Are there ways to make the Housing Credit even more effective? What are the three things you would change?
The recent Harvard Joint Center for Housing Studies “State of the Nation’s Housing” report underscored how desperately we need more affordable housing options. There are currently 11.5 million extremely low-income households, many of which are paying more than half of their paycheck for rent or mortgage, but only 3.2 million apartments affordable and available to them. Meanwhile the Low-Income Housing Tax Credit (Housing Credit) is stretched thinner than ever by the return to the floating credit rate and continued cuts to gap financing sources both at the federal and local levels.
While the affordable housing industry has been calling for permanent minimum credit rates for years, several other proposed changes have the potential to help us serve more families and end housing insecurity – especially those with the greatest needs.
Create a Dedicated Gap Financing Source
Cuts to the federal, state and local funds that help fill gaps in affordable housing financing are making more affordable housing deals difficult or even impossible to complete. For instance, Enterprise has used HOME funds to finance almost half of our homes. Without this funding, many critically-needed homes would not have been possible. But HOME funds have been slashed by 38 percent in the past three years, threatening the capacity of communities to address their most pressing housing needs.
In addition to restoring full funding to these essential programs, the Housing Credit would benefit tremendously from its own dedicated gap financing source or sources. Potentially funded by the National Housing Trust Fund and dedicated state/local resources, these funds could support some of the most important types of Housing Credit developments, like ones that serve extremely low-income households or people with special needs.
Support Policies to Serve Extremely Low-Income Households
For people with extremely low incomes, living in Housing Credit properties may be out of reach without additional resources to help bring rents down. Section 8 vouchers have provided that bridge for many households, but like so many housing resources, the Section 8 program is oversubscribed with waiting lists and lotteries that make it out of reach for most people.
Income averaging is one alternative that allows rental income from higher-income tenants to offset lower rents for lower-income households within a Housing Credit property. The Obama administration has included an income averaging proposal in its recent budget requests, which would allow properties to serve households up to 80 percent of area median income (AMI) so long as the average tenant income is 60 percent of AMI. Another option for consideration is allowing a 150 percent basis boost for properties that serve these households. As an industry we still need to think through the specific proposals, but the concepts are promising insofar as they could help us serve more extremely low-income people through flexibility without additional subsidies.

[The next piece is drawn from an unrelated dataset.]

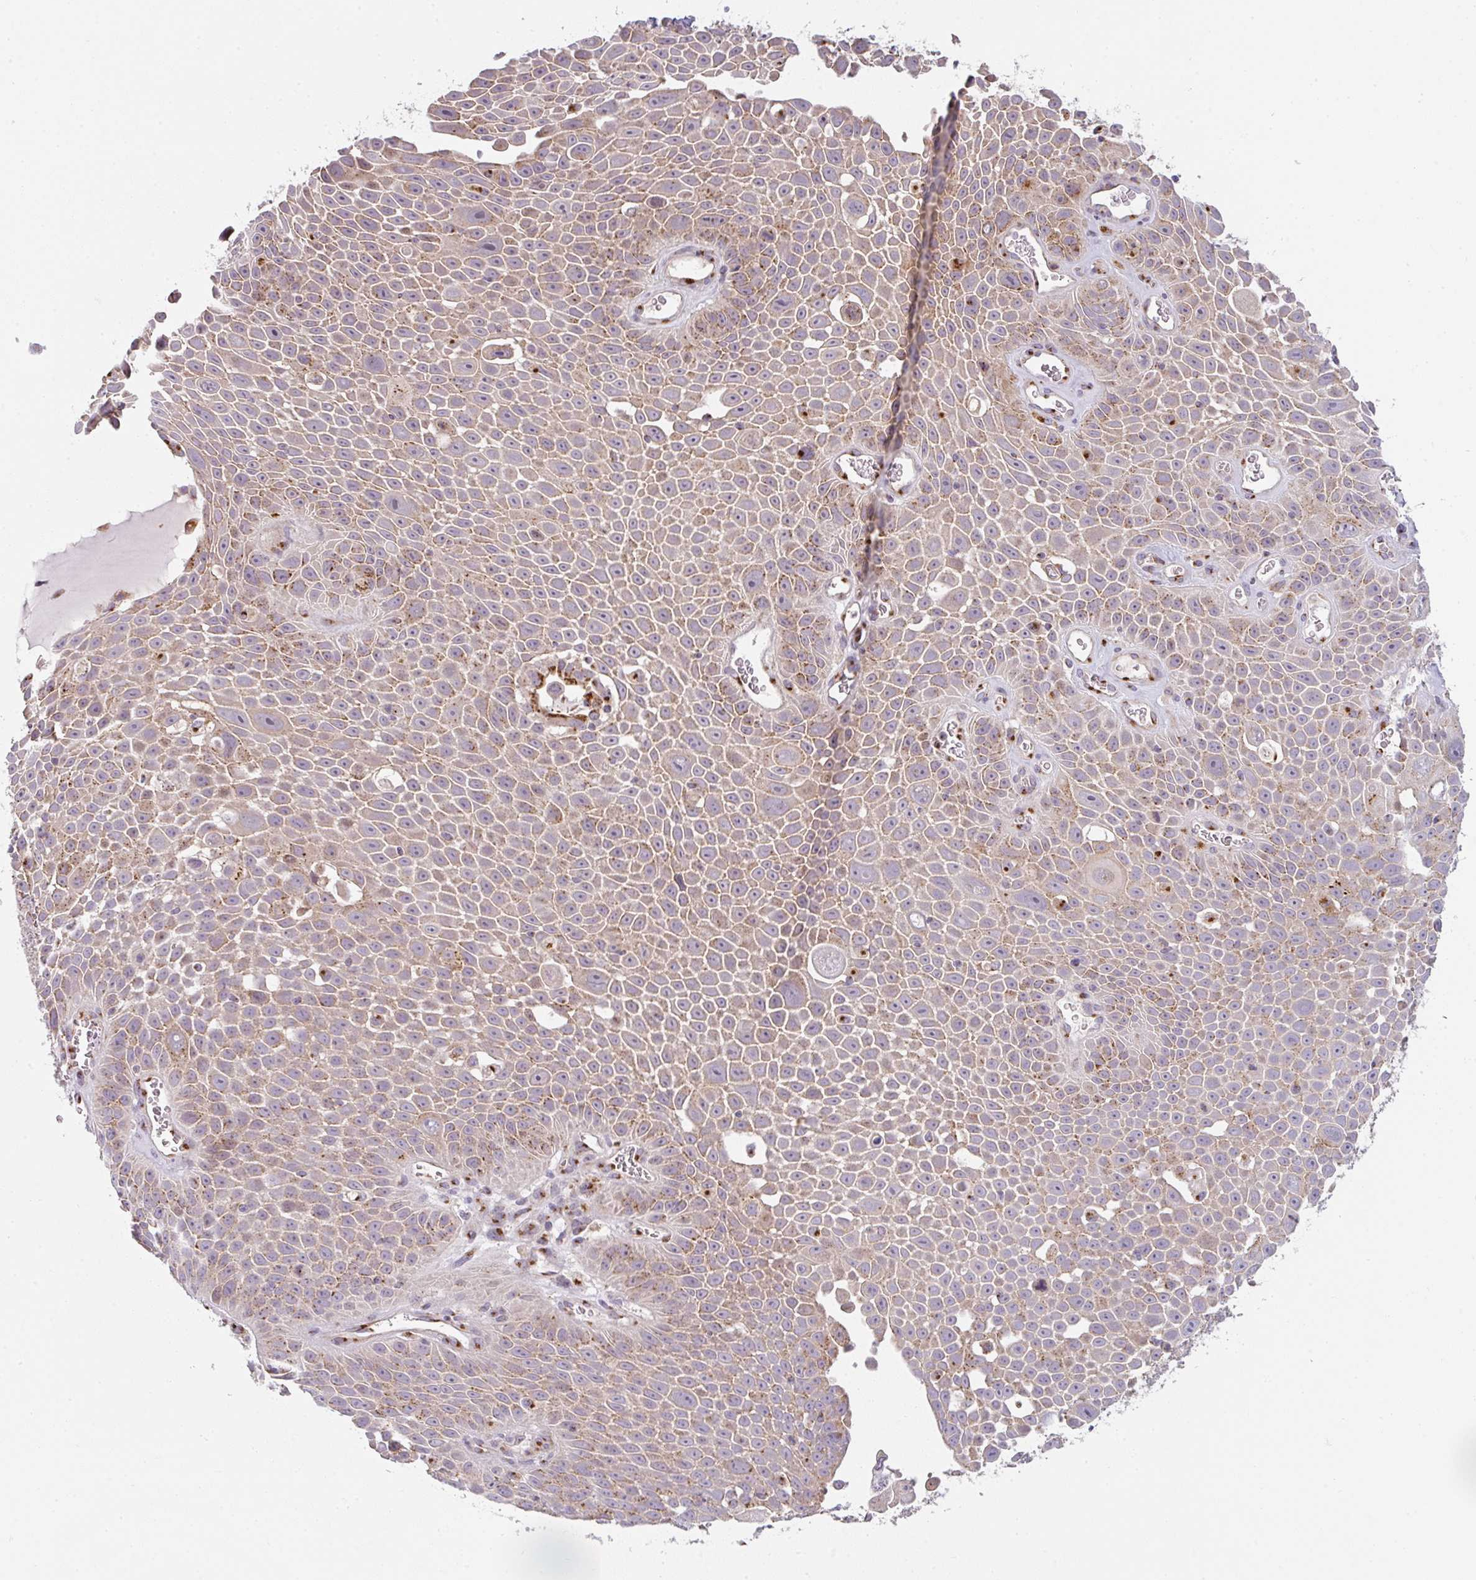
{"staining": {"intensity": "moderate", "quantity": "25%-75%", "location": "cytoplasmic/membranous"}, "tissue": "lung cancer", "cell_type": "Tumor cells", "image_type": "cancer", "snomed": [{"axis": "morphology", "description": "Squamous cell carcinoma, NOS"}, {"axis": "morphology", "description": "Squamous cell carcinoma, metastatic, NOS"}, {"axis": "topography", "description": "Lymph node"}, {"axis": "topography", "description": "Lung"}], "caption": "Protein staining exhibits moderate cytoplasmic/membranous expression in about 25%-75% of tumor cells in lung cancer (metastatic squamous cell carcinoma). (brown staining indicates protein expression, while blue staining denotes nuclei).", "gene": "GVQW3", "patient": {"sex": "female", "age": 62}}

Work Towards a Significant Expansion of the Housing Credit
Every year, viable projects that would serve low income working families in need are turned down as a result of the scarcity of tax credits – not because of the merits of the project or a lack of need. When the Bipartisan Policy Center proposed a significant expansion of the Housing Credit, it showed that leading experts from both sides of the aisle recognize the vast and growing need for this program. While such an expansion may not be achievable in the current political climate, we fully support this proposal and will be working with our partners in the industry to continually educate policymakers about how critical the Housing Credit program is and its proven effectiveness to help us end housing insecurity in America.
Ali Solis is senior vice president at Enterprise Community Partners.